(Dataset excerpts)
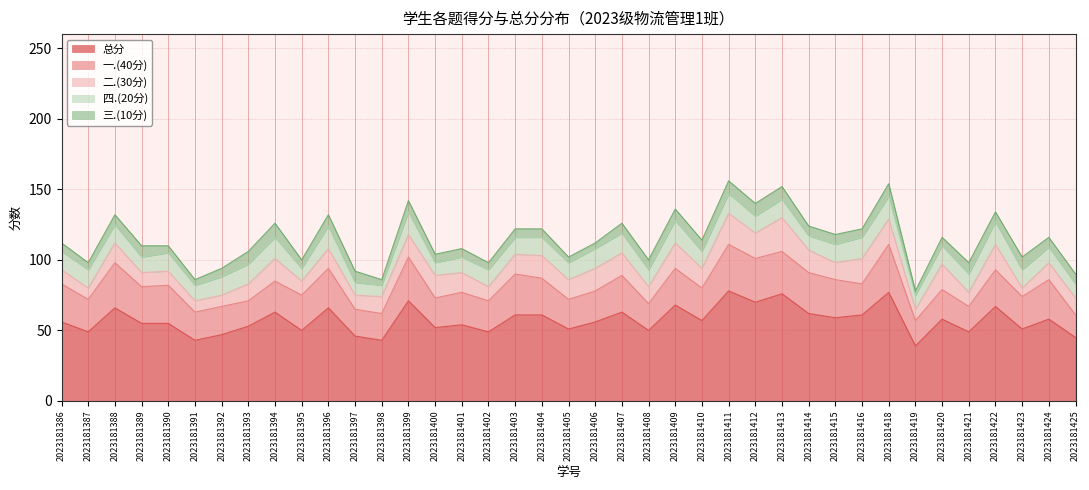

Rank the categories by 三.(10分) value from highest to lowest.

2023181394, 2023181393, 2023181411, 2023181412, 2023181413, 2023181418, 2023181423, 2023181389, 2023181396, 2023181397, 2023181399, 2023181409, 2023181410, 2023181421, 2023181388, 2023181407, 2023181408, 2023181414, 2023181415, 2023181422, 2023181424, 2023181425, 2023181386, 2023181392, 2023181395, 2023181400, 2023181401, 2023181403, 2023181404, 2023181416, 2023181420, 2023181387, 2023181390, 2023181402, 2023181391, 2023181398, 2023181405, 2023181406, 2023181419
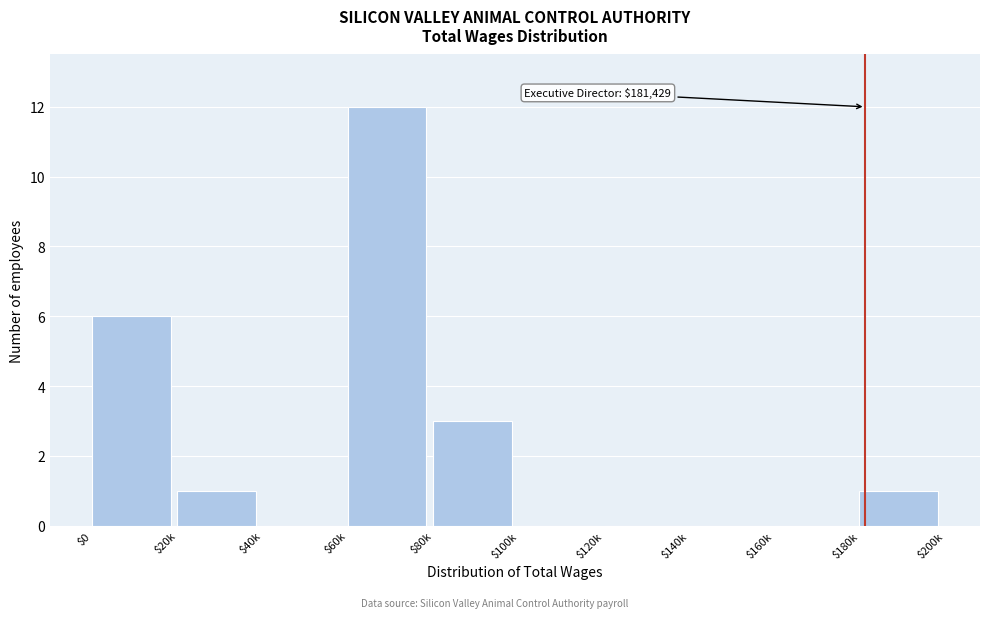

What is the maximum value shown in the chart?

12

> **Aim of the exercise**: Write out every one of the lines above word for word, leaving out the pictures.

> **Task output**:
Rank the categories by 三.(10分) value from highest to lowest.

2023181394, 2023181393, 2023181411, 2023181412, 2023181413, 2023181418, 2023181423, 2023181389, 2023181396, 2023181397, 2023181399, 2023181409, 2023181410, 2023181421, 2023181388, 2023181407, 2023181408, 2023181414, 2023181415, 2023181422, 2023181424, 2023181425, 2023181386, 2023181392, 2023181395, 2023181400, 2023181401, 2023181403, 2023181404, 2023181416, 2023181420, 2023181387, 2023181390, 2023181402, 2023181391, 2023181398, 2023181405, 2023181406, 2023181419

What is the maximum value shown in the chart?

12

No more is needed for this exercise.